- **Passage given**
• • •
Immigrant caravan sparks Trump threat to cut aid to Honduras


WASHINGTON (Reuters) – U.S. President Donald Trump threatened on Tuesday to withdraw funding and aid from Honduras if it does not stop a caravan of migrants that is heading to the United States, in his latest effort to show his administration’s tough stance on immigration.

Honduran migrants, part of a caravan trying to reach the U.S., are seen before a new leg of their travel in Esquipulas, Guatemala October 16, 2018. REUTERS/Jorge Cabrera

The message, driven home by Vice President Mike Pence who said he spoke to Honduran President Juan Orlando Hernandez, could further encourage the Central American country to move closer to China because of what it sees as weak U.S. support.

Up to 3,000 migrants crossed from Honduras into Guatemala on Monday on a trek northward, after a standoff with Guatemalan police in riot gear and warnings from Washington that migrants should not try to enter the United States illegally.
• • •
- **Parts of the exercise**
(a) Rewrite the caravan news report from the words "WASHINGTON (Reuters) –" through "stance on immigration.", putting "convoy" in place of "caravan".
(b) Write the next paragraph of the caravan news report, picking up after its final sentence.
The entries that come next are separate material, unrelated to the caravan news report.

- **Given information**
• • •
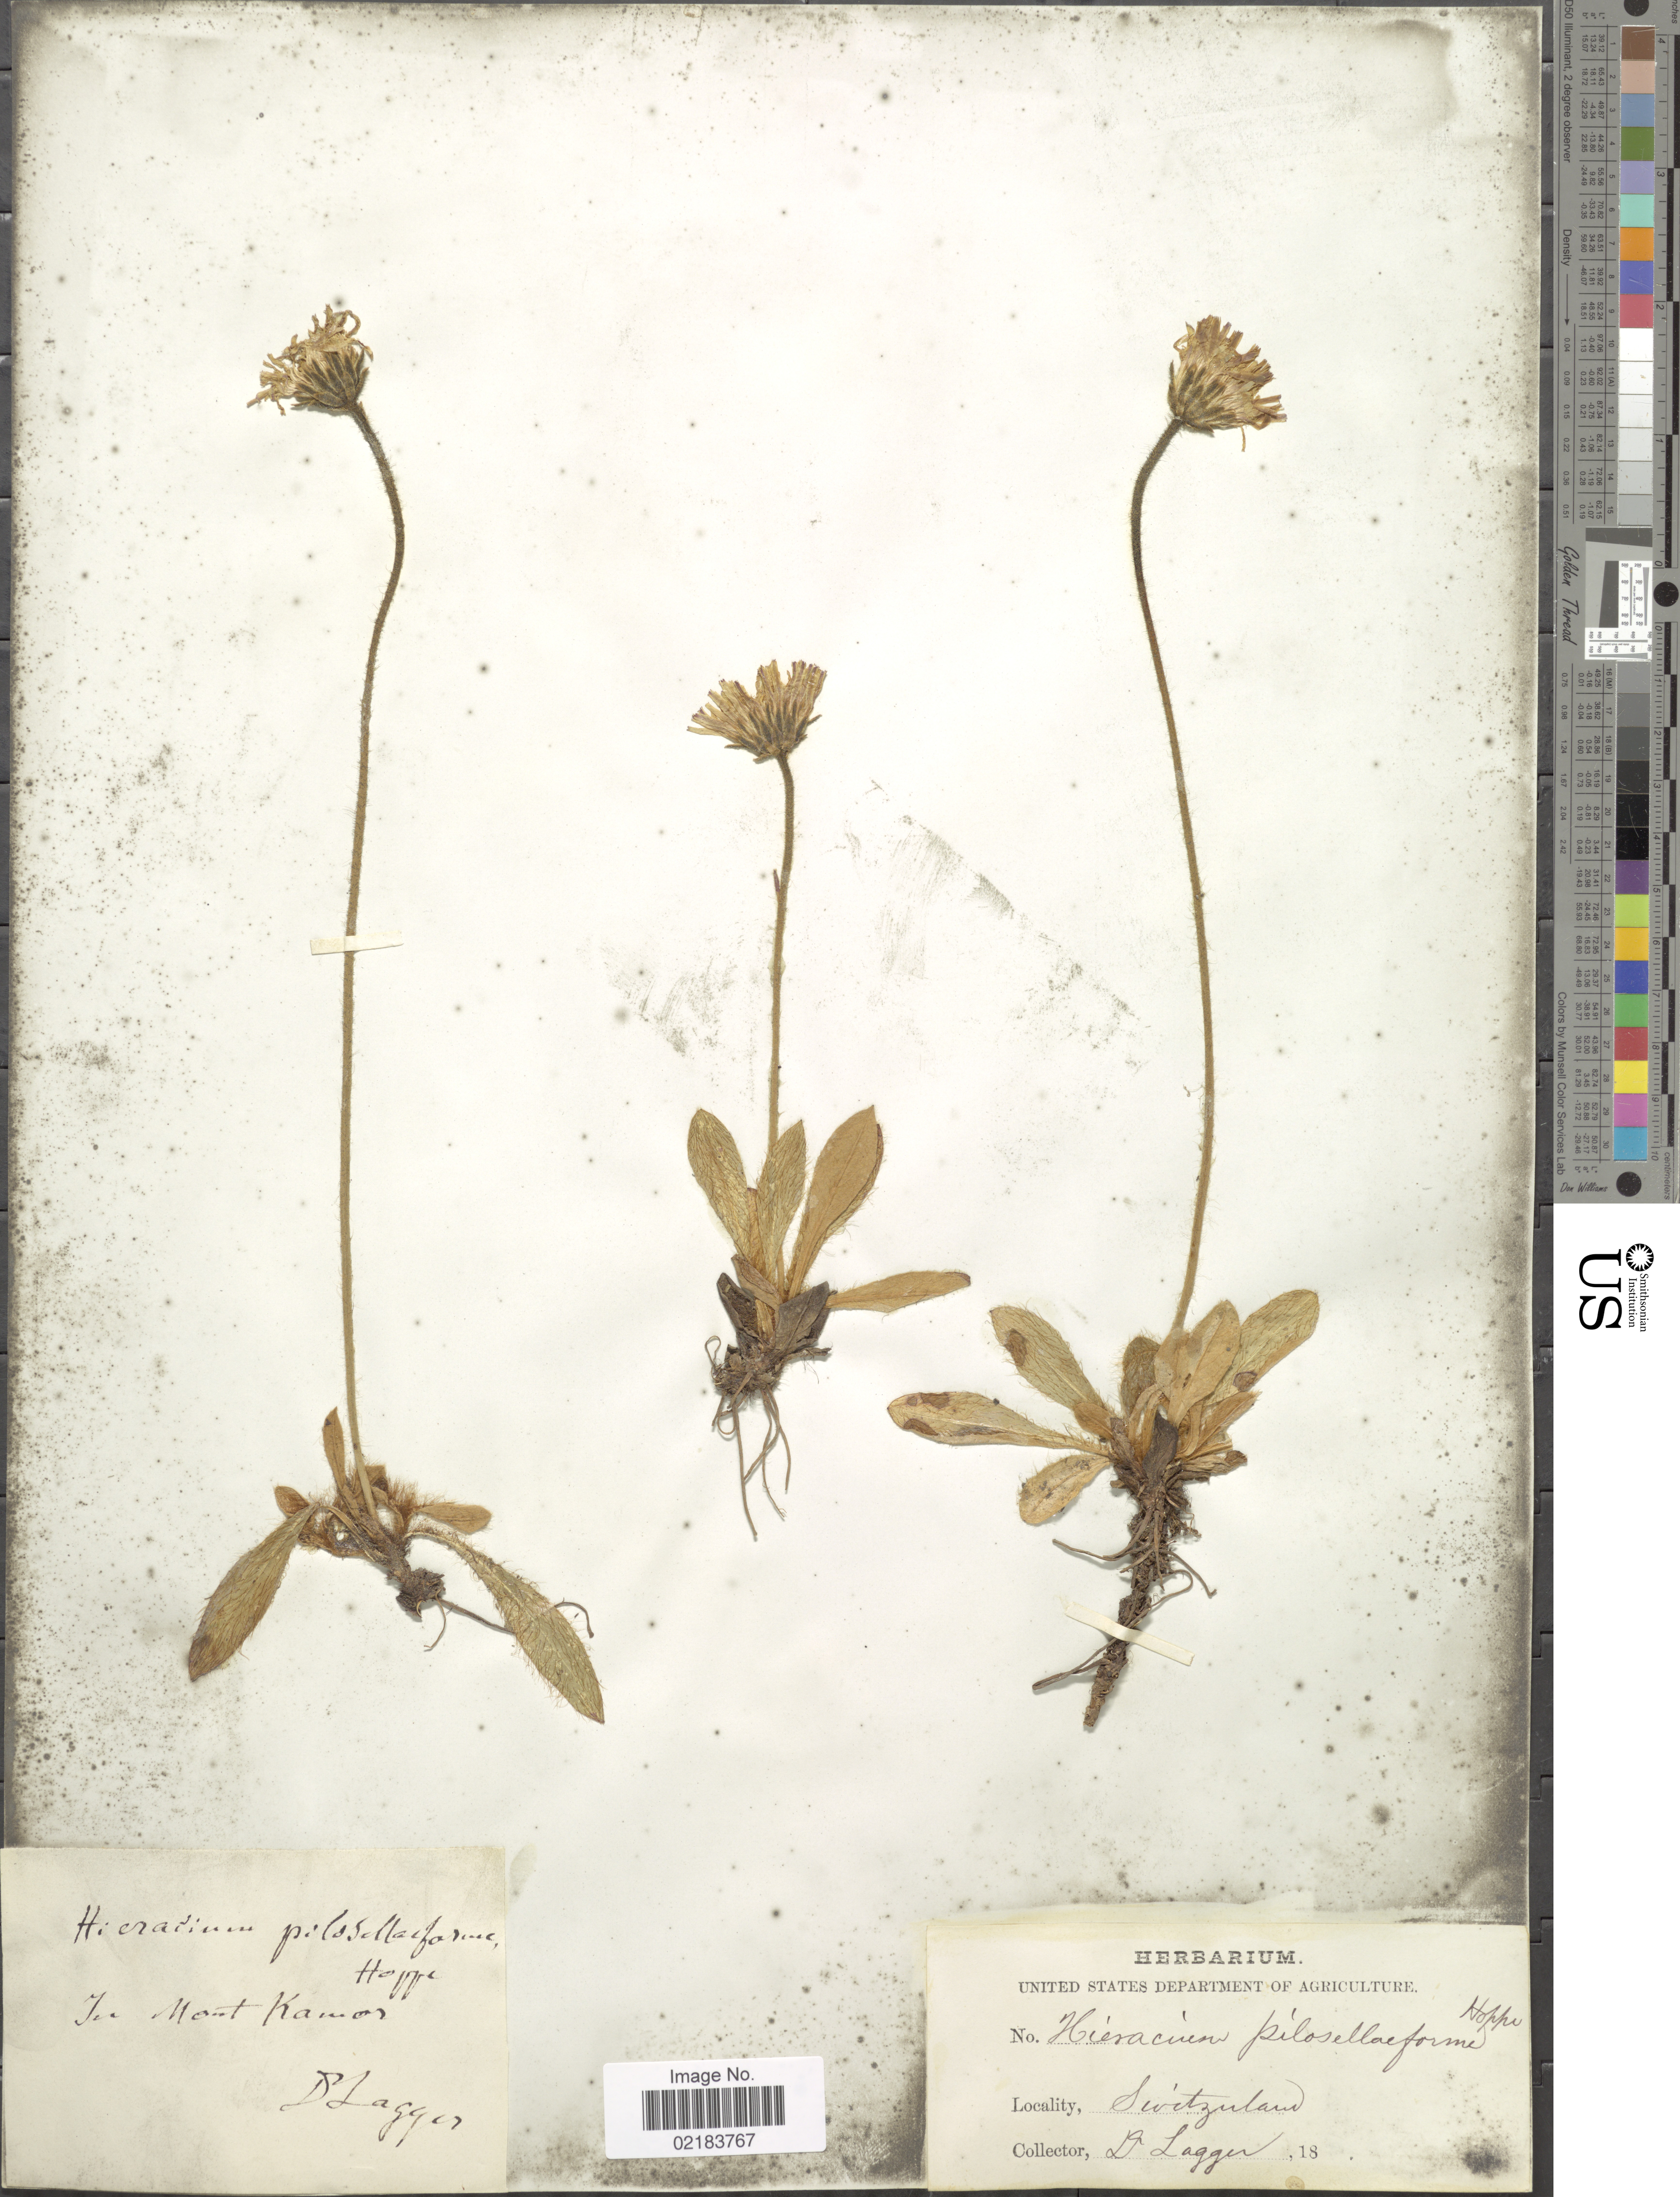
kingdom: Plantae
• • •
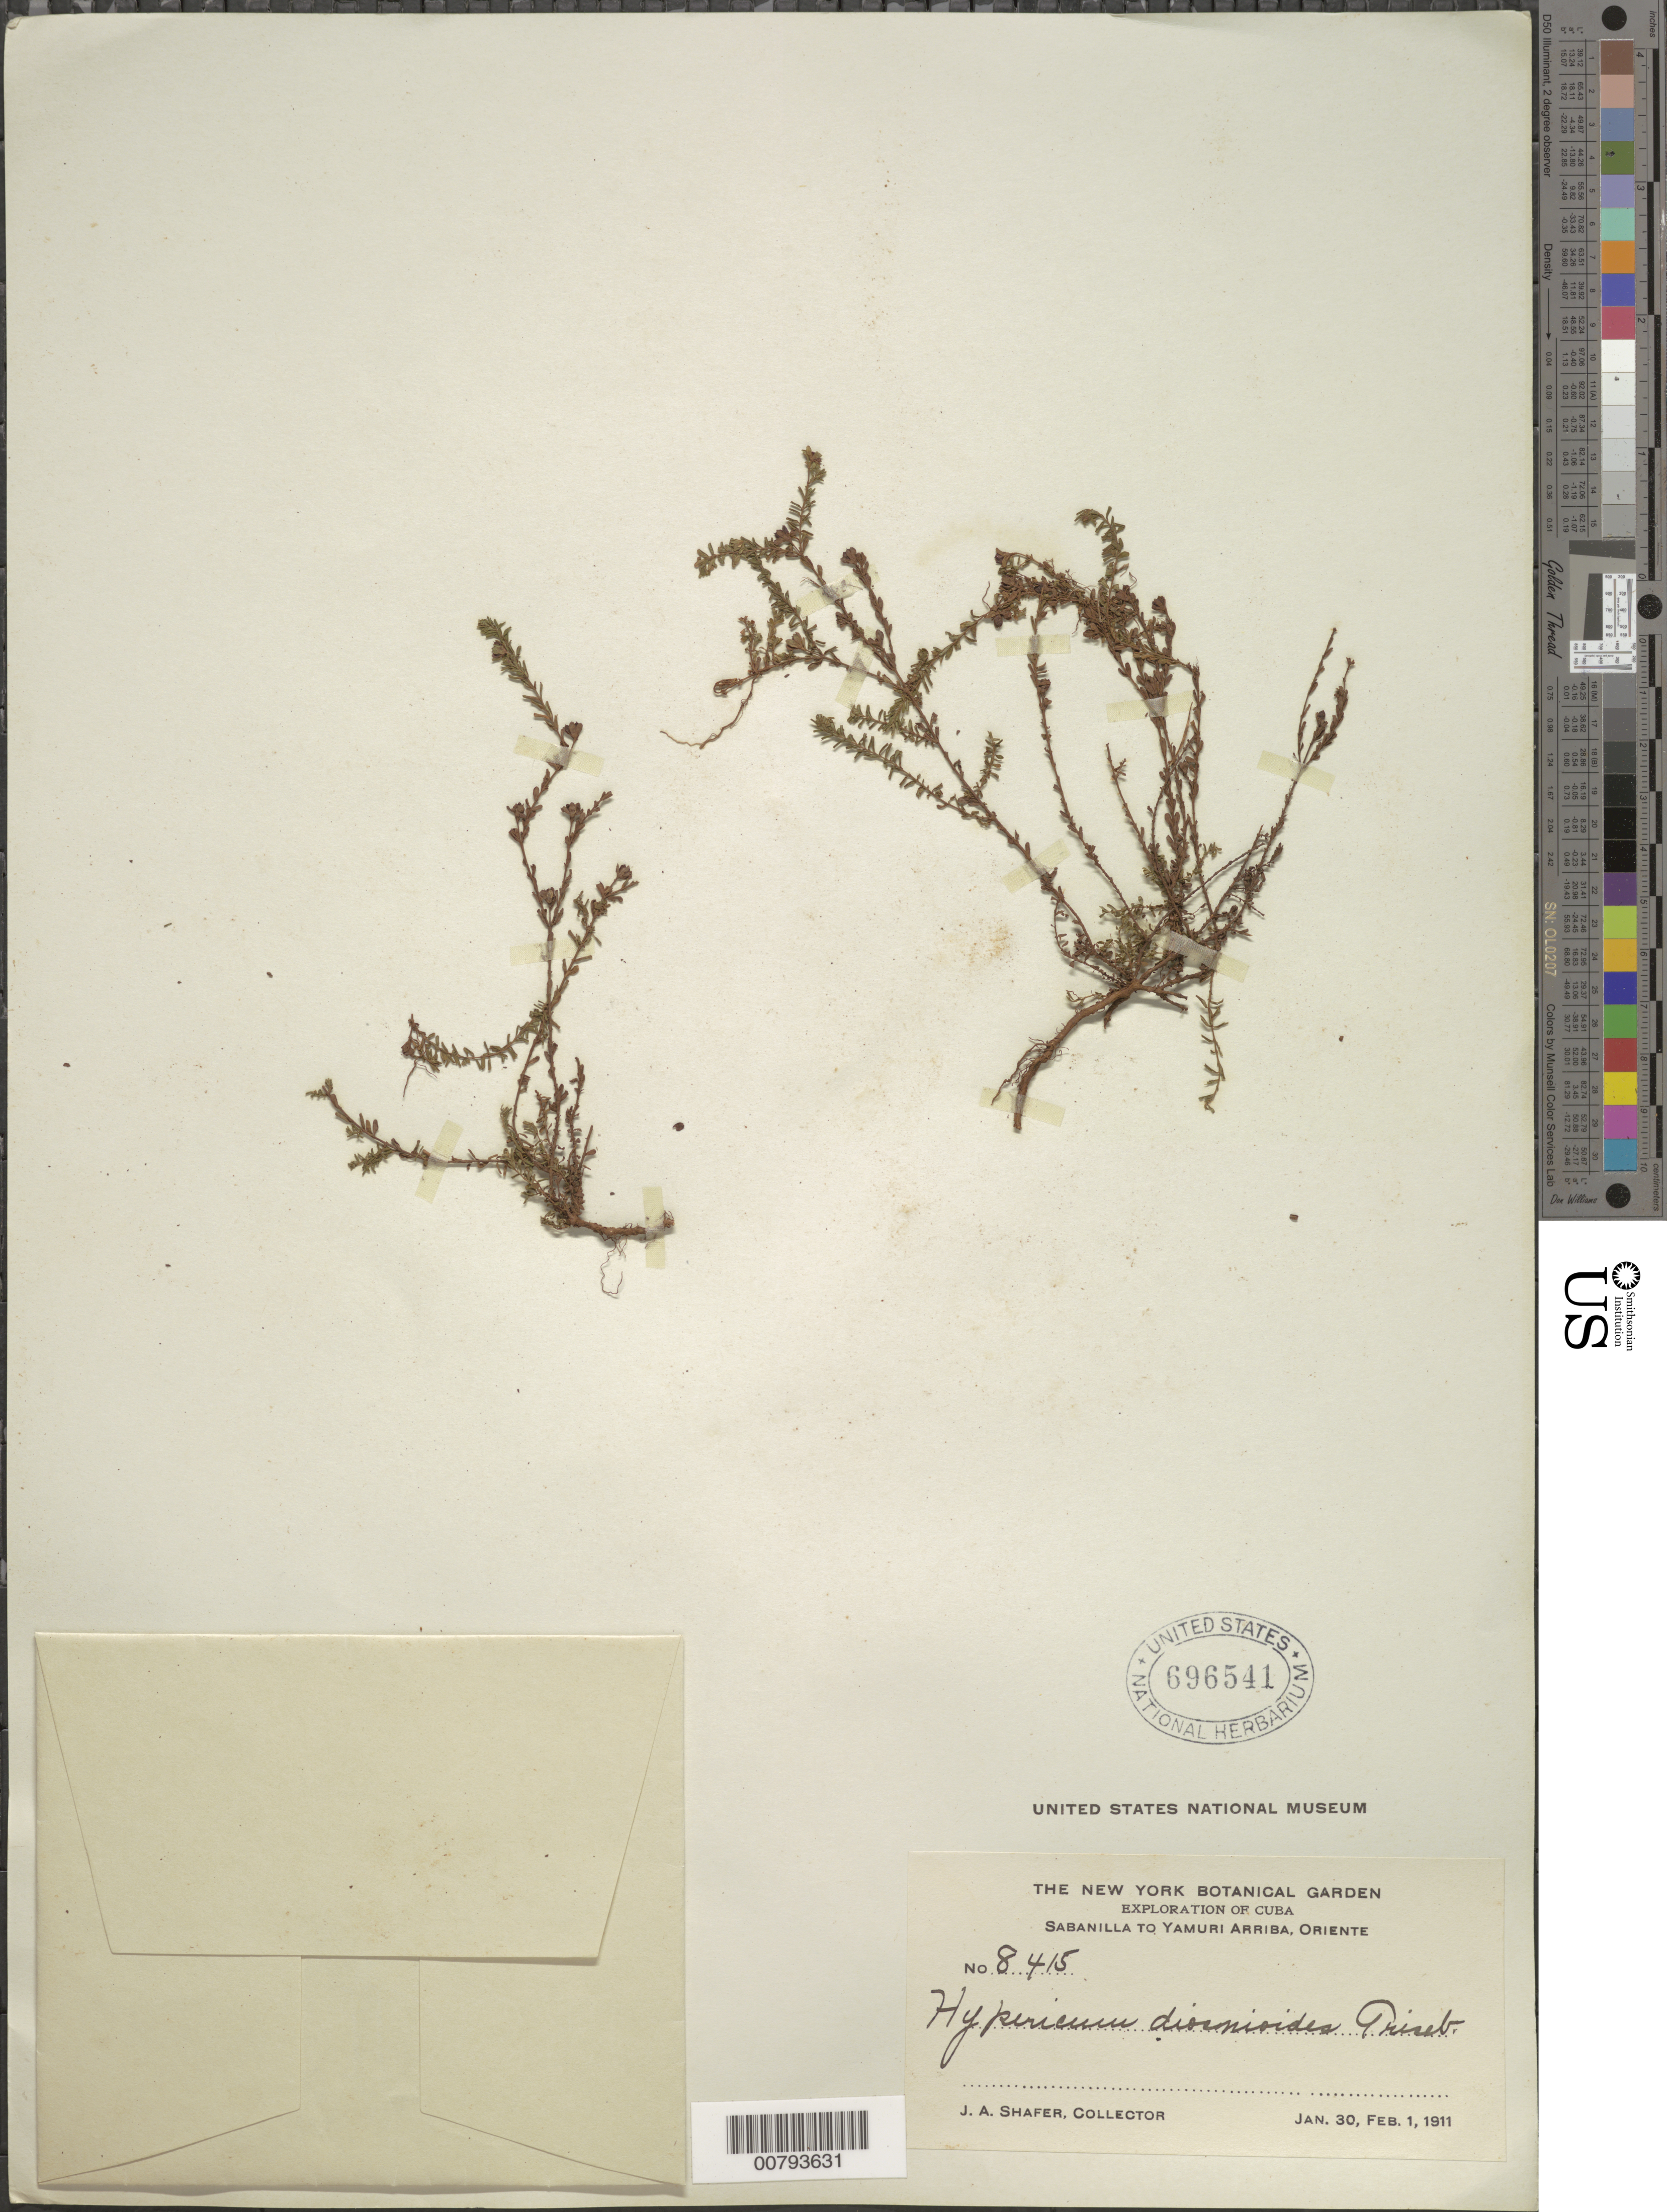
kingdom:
• • •
- **Final results**
(a)
WASHINGTON (Reuters) – U.S. President Donald Trump threatened on Tuesday to withdraw funding and aid from Honduras if it does not stop a convoy of migrants that is heading to the United States, in his latest effort to show his administration’s tough stance on immigration.

(b)
“The United States has strongly informed the President of Honduras that if the large Caravan of people heading to the U.S. is not stopped and brought back to Honduras, no more money or aid will be given to Honduras, effective immediately!” Trump said on Twitter.

It was not clear how Honduras would be able to exercise control over people who had already left the country. Honduran authorities did not immediately respond to the U.S. messages.

Pence tweeted that had spoken to Hernandez.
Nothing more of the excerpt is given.